Rare Earth Prices Partly Hinge On China’s Economic Health
China’s spectacular economic growth and transformation into an industrial power house has made it the first or second largest consumer of a range of industrial commodities, therefore its economic health has a very large bearing on commodity prices, including those of rare earths.
And clearly the pace of economic expansion in China is slowing and this begs the question over whether it will have a hard landing or will be able to orchestrate a managed slowdown.
A hard landing scenario, brought on by for example the banking system imploding under the weight of dubious real estate loans, would likely send prices of most industrial commodities, such as oil, coal, gas, steel and copper along with many minor metals into free fall
On the face of it, the same should apply to rare earths, prices of these materials are already lower on reduced consumer buying. However, China controls over 95% of world rare earth supplies and is determined to ration exports and could apply even more stringent measures to reduce output if rare earth prices went into free fall.
How effective those measures would be in a crisis situation where companies would try and sell stocks by any means in a desperate bid to build cash balances is another matter.
Therefore cash strapped producers faced with declining domestic demand and credit issues with local buyers could still try and export rare earths through any means possible and prices would consequently weaken on world markets.
But what are the chances of a hard landing in China?
It’s probably one of the biggest questions that divides opinion among investors and economists right now and both sides can make strong arguments for their case.
This division is exemplified by two very successful British fund managers, Anthony Bolton of Fidelity who is a China bull and the very outspoken and contrarian investor Hugh Hendry of Ecletica who is bearish on the country’s economic prospects.
The bulls argue that China has reserves of around $3.2 trillion, has relatively low national debt, a very competitive economy and can deploy vast fire power to pump up flagging economic activity. It is rebalancing its economy from exports towards domestic consumption where there is very considerable growth potential. Also, the Chinese authorities have anyway orchestrated the current slowdown by forcing banks to carry higher reserves – measures, which could be reversed if the economy was to seriously deteriorate.

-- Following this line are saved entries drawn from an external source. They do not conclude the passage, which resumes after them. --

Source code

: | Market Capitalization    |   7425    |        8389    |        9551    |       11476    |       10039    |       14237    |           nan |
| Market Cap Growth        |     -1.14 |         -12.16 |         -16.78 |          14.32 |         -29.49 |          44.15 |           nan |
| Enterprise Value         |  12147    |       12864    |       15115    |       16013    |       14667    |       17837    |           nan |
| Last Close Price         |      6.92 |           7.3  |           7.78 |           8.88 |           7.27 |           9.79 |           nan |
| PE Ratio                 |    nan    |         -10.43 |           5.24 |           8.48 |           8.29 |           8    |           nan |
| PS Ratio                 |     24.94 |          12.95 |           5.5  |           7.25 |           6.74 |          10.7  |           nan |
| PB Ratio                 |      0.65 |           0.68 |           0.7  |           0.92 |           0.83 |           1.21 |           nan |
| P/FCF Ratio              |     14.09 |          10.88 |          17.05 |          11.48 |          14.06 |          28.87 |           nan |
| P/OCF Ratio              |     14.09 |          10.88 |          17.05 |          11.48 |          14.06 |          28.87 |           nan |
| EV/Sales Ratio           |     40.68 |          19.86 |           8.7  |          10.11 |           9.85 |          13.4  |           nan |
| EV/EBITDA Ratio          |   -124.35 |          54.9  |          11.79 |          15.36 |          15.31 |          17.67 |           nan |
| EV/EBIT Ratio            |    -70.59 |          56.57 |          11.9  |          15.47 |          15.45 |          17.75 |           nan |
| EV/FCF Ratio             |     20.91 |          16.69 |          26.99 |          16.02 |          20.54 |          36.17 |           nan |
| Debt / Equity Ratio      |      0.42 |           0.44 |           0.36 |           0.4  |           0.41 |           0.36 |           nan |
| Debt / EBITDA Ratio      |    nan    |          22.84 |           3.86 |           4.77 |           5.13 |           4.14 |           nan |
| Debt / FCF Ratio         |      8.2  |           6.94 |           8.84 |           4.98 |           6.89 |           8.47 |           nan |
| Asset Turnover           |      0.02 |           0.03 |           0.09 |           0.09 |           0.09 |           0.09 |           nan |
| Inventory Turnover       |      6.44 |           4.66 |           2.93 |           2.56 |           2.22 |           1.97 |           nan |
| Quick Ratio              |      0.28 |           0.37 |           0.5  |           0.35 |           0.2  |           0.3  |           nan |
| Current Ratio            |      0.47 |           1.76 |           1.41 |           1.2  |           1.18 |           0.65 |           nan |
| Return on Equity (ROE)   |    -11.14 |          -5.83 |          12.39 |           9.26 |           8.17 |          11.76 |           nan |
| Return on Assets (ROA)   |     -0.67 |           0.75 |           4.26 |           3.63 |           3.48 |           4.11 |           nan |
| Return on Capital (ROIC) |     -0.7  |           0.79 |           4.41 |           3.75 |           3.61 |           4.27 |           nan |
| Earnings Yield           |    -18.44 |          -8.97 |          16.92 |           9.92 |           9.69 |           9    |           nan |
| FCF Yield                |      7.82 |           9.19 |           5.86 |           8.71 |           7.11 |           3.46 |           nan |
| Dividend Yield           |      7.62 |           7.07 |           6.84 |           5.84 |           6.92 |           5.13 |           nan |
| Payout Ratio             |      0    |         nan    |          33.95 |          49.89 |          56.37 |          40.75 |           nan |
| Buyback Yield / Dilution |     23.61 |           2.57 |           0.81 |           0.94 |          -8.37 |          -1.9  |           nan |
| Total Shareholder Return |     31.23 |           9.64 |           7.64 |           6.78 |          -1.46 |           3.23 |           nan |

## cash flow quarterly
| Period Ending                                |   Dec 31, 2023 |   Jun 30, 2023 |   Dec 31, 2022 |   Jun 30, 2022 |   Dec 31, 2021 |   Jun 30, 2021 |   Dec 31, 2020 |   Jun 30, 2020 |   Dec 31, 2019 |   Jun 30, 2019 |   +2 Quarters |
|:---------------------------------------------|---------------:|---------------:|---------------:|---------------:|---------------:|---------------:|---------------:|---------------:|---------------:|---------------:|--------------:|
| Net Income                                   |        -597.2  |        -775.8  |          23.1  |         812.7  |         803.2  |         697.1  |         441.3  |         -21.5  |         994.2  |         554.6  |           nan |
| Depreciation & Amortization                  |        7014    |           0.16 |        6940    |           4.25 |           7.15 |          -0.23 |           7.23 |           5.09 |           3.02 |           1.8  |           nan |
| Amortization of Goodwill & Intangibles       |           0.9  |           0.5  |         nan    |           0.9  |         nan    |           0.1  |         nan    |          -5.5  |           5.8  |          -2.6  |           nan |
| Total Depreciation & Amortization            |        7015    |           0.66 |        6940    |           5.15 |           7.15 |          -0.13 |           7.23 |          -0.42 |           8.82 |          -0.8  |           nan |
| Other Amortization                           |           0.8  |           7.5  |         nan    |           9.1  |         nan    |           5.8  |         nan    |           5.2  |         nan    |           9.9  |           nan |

And besides GDP growth of around 9% is still impressive and by not having to please voters, China can take whatever measures it deems necessary to stimulate the economy
But the China bears are having none of it. They point to China’s vast investments in infrastructure as unsustainable in the long run. Over investment leads to ever lower returns and wasted capital, they argue. Boosting fixed asset investment in the face of a downturn will actually delay the necessary rebalancing of the economy towards consumers, they say. And whereas debt ratios of the country look fine, argue bearish economists, those of local government are a different story and if their debts are included China has a GDP to debt ratio of around 74-75% and possibly a 100% if loans to state enterprises are included, many of which are poorly run.
Economists reckon over a quarter of China’s GDP could be tied up in real estate and prices are falling. JPMorgan estimates they could fall 5-10% over the next 18 months and by 20% in some major cities, though other economists think it could be far worse.
A big fall in real estate prices would hit the banking system hard through direct loans to the sector and indirect exposure via the shadow banking system, which has boomed on the back of government actions to curb bank lending. Many local governments would be hurt as they get a lot of funding from land sales, which would dry up.
Credit Suisse analysts recently said that loan losses at Chinese banks could hit the equivalent of 60% of their equity capital if real-estate companies and local governments fail to repay debts.
If there was a widespread real estate crash its hard to quantify the magnitude of the domino effect that would have on the country’s banking system and it could be severe, say the bears
The China bulls response to this is that a correction in real estate prices is healthy and that China has long used banks and accepts bad bank debt as a way of stimulating economic growth. Also, Chinese consumers, unlike their western counterparts, tend to be far less indebted.
Clearly this is a story that is still playing out, but so far Hendry is reported to be up some 40% on his bets against China, while Bolton has had to publicly admit that returns in China have been disappointing.
It does appear that real estate speculation has got out of hand in China, but should it turn into a full blown crash, the country’s authorities do at least have some pretty formidable fiscal and monetary capacity at their disposal to deal with it.
For buyers of rare earths that still leaves a very uncertain situation as even a relatively mild Chinese economic slowdown could result in lower prices and much depends on the success of the country’s authorities in clamping down on smuggling and illegal production.
Though there have been high profile cases of illegal rare earth mines being put out of operation in China, many rare earth prices in Europe remain significantly down from their highs.